Ginekolog Daniel Kurczyński z Katowic podkreśla, że ogromne zainteresowanie przy ograniczonych zasobach kadrowych i sprzętowych sprawia, że ośrodki są przeciążone. W jego placówce terminy na cały rok zapełniły się w ciągu godziny. Zwraca też uwagę, że diagnostyka endometriozy jest czasochłonna – jedna konsultacja trwa około 40 minut – co znacząco ogranicza liczbę wizyt dziennie. Problemem są również pacjentki zgłaszające się z innymi dolegliwościami, np. infekcjami intymnymi, co dodatkowo wydłuża czas oczekiwania. To błędne koło, które utrudnia dostęp do specjalistycznej opieki.
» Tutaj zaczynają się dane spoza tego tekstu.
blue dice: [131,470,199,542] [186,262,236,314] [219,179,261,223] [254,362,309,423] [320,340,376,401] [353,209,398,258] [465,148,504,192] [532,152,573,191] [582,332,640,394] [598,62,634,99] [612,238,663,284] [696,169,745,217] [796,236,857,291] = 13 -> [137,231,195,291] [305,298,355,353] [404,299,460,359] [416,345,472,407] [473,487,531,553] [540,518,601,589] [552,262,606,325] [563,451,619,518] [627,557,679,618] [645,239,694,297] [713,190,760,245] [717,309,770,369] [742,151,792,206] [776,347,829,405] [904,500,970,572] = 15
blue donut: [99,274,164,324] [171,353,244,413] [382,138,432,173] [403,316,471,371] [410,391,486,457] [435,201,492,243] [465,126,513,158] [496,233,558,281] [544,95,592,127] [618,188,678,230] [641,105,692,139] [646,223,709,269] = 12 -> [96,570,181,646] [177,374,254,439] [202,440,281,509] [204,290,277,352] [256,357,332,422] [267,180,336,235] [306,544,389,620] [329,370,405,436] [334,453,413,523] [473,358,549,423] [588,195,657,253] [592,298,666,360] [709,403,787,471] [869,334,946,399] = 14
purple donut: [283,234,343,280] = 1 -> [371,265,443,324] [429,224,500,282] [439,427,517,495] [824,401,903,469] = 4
Reakcja Ministerstwa Zdrowia

Ministerstwo Zdrowia odpiera zarzuty i zapewnia, że sytuacja się poprawi. Rzeczniczka resortu, Milena Kruszewska, w przesłanym oświadczeniu podkreśla, że uruchomienie ośrodków referencyjnych to dopiero początek zmian. "Zdajemy sobie sprawę, że osiem ośrodków to za mało, ale pracujemy nad zwiększeniem ich liczby. Chcemy, aby każda kobieta w Polsce miała dostęp do nowoczesnego leczenia endometriozy" – zapewnia.
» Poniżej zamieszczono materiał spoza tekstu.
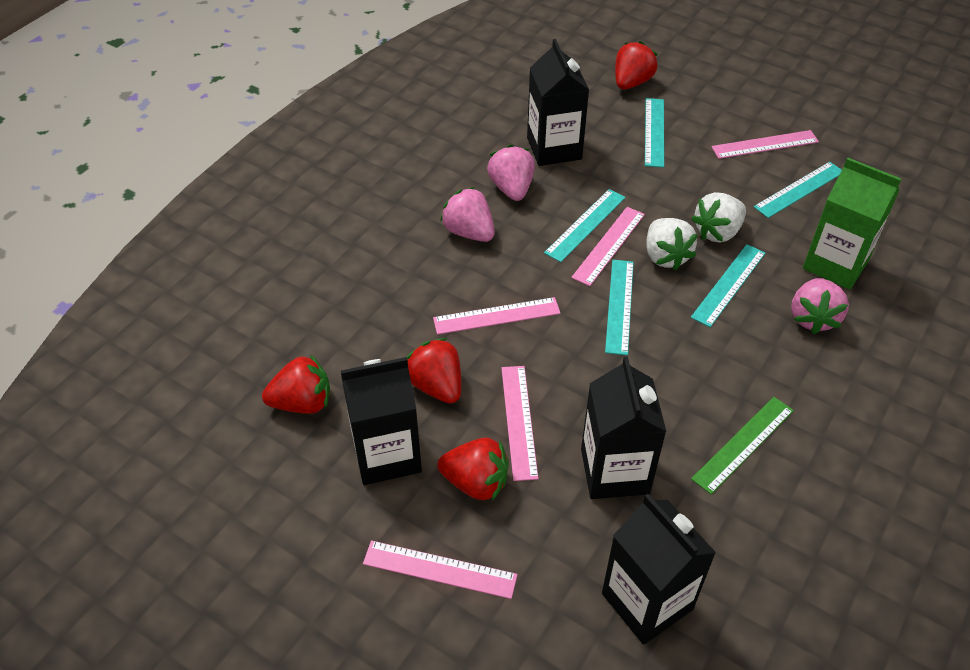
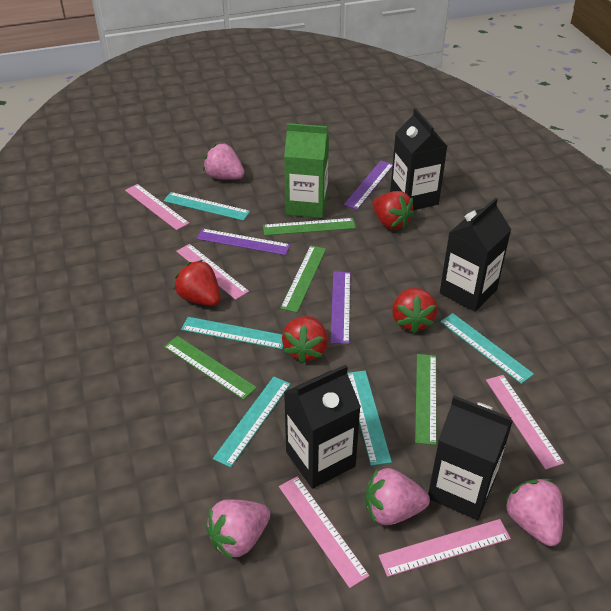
green ruler: [691,397,794,494] = 1 -> [164,336,257,400] [263,218,356,236] [280,245,326,312] [415,354,436,445] = 4
pink strawberry: [440,187,495,242] [487,145,535,201] [791,278,849,334] = 3 -> [203,143,245,180] [206,500,270,559] [366,468,430,525] [504,479,563,546] = 4
purple ruler: none = 0 -> [197,229,290,255] [330,272,350,344] [344,161,393,210] = 3
white strawberry: [646,218,698,270] [691,192,746,242] = 2 -> none = 0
Jednak pacjentki pozostają sceptyczne. "Słyszymy te obietnice od lat. Potrzebujemy konkretnych działań, a nie pustych słów" – mówi pani Joanna, która od 15 lat zmaga się z endometriozą. "Chcę normalnie żyć, pracować, mieć rodzinę. Czy to naprawdę tak wiele?" – pyta zrezygnowana. W jej głosie słychać zmęczenie i brak wiary w szybką poprawę sytuacji.

Potrzebne zmiany

Eksperci zgodnie twierdzą, że powołanie publicznych ośrodków to krok w dobrą stronę, ale niewystarczający. Według szacunków, realne potrzeby mogłoby zaspokoić dopiero 20–30 placówek. Konieczne są także inwestycje w szkolenie lekarzy, zwiększenie kadry oraz ogólnopolska kampania informacyjna, która pomoże kobietom zrozumieć, dla kogo przeznaczone są te ośrodki, jakie oferują usługi i jak skutecznie dostać się do leczenia. Bez kompleksowych działań, sytuacja pacjentek z endometriozą w Polsce nie ulegnie poprawie. Potrzebne są konkretne rozwiązania i realne wsparcie ze strony państwa.